**PROBLEM TO WORK ON:** Set down every line of the data, unchanged and complete.

**PROVIDED INFORMATION:**
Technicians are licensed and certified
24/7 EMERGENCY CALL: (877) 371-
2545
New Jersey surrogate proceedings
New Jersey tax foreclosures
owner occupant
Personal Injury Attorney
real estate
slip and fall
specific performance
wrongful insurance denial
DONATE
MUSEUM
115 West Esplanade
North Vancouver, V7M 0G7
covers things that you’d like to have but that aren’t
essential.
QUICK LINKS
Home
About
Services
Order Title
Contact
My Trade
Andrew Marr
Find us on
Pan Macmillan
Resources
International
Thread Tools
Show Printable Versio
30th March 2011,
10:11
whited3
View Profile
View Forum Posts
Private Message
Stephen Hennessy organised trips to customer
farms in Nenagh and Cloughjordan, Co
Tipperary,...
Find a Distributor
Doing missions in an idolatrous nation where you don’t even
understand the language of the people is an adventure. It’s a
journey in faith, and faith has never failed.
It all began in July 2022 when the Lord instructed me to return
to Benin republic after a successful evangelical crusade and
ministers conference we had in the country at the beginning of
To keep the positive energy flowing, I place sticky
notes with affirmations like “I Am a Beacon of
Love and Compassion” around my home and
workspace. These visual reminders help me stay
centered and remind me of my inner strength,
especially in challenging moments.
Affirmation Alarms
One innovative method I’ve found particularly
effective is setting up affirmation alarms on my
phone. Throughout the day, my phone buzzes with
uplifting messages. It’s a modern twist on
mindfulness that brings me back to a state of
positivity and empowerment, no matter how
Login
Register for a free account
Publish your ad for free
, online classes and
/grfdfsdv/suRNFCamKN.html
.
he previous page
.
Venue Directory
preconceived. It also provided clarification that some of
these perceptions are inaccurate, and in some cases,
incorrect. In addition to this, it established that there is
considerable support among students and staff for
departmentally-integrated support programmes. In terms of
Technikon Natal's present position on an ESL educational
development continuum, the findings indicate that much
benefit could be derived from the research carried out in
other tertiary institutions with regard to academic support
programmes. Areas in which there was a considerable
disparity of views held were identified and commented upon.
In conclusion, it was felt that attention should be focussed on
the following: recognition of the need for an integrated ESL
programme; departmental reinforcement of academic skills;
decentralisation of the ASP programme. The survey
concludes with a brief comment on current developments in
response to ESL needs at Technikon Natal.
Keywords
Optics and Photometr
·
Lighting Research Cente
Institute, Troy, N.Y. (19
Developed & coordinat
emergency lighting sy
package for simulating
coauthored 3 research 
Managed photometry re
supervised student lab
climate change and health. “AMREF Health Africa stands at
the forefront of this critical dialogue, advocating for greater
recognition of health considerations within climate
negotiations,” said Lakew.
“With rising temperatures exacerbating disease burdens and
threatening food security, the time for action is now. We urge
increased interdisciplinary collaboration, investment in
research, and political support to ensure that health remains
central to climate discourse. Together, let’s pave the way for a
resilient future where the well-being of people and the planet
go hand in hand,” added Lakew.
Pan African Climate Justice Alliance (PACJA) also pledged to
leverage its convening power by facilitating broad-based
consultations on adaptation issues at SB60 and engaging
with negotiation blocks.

**RESPONSE BOX:**
Technicians are licensed and certified
24/7 EMERGENCY CALL: (877) 371-
2545
New Jersey surrogate proceedings
New Jersey tax foreclosures
owner occupant
Personal Injury Attorney
real estate
slip and fall
specific performance
wrongful insurance denial
DONATE
MUSEUM
115 West Esplanade
North Vancouver, V7M 0G7
covers things that you’d like to have but that aren’t
essential.
QUICK LINKS
Home
About
Services
Order Title
Contact
My Trade
Andrew Marr
Find us on
Pan Macmillan
Resources
International
Thread Tools
Show Printable Versio
30th March 2011,
10:11
whited3
View Profile
View Forum Posts
Private Message
Stephen Hennessy organised trips to customer
farms in Nenagh and Cloughjordan, Co
Tipperary,...
Find a Distributor
Doing missions in an idolatrous nation where you don’t even
understand the language of the people is an adventure. It’s a
journey in faith, and faith has never failed.
It all began in July 2022 when the Lord instructed me to return
to Benin republic after a successful evangelical crusade and
ministers conference we had in the country at the beginning of
To keep the positive energy flowing, I place sticky
notes with affirmations like “I Am a Beacon of
Love and Compassion” around my home and
workspace. These visual reminders help me stay
centered and remind me of my inner strength,
especially in challenging moments.
Affirmation Alarms
One innovative method I’ve found particularly
effective is setting up affirmation alarms on my
phone. Throughout the day, my phone buzzes with
uplifting messages. It’s a modern twist on
mindfulness that brings me back to a state of
positivity and empowerment, no matter how
Login
Register for a free account
Publish your ad for free
, online classes and
/grfdfsdv/suRNFCamKN.html
.
he previous page
.
Venue Directory
preconceived. It also provided clarification that some of
these perceptions are inaccurate, and in some cases,
incorrect. In addition to this, it established that there is
considerable support among students and staff for
departmentally-integrated support programmes. In terms of
Technikon Natal's present position on an ESL educational
development continuum, the findings indicate that much
benefit could be derived from the research carried out in
other tertiary institutions with regard to academic support
programmes. Areas in which there was a considerable
disparity of views held were identified and commented upon.
In conclusion, it was felt that attention should be focussed on
the following: recognition of the need for an integrated ESL
programme; departmental reinforcement of academic skills;
decentralisation of the ASP programme. The survey
concludes with a brief comment on current developments in
response to ESL needs at Technikon Natal.
Keywords
Optics and Photometr
·
Lighting Research Cente
Institute, Troy, N.Y. (19
Developed & coordinat
emergency lighting sy
package for simulating
coauthored 3 research 
Managed photometry re
supervised student lab
climate change and health. “AMREF Health Africa stands at
the forefront of this critical dialogue, advocating for greater
recognition of health considerations within climate
negotiations,” said Lakew.
“With rising temperatures exacerbating disease burdens and
threatening food security, the time for action is now. We urge
increased interdisciplinary collaboration, investment in
research, and political support to ensure that health remains
central to climate discourse. Together, let’s pave the way for a
resilient future where the well-being of people and the planet
go hand in hand,” added Lakew.
Pan African Climate Justice Alliance (PACJA) also pledged to
leverage its convening power by facilitating broad-based
consultations on adaptation issues at SB60 and engaging
with negotiation blocks.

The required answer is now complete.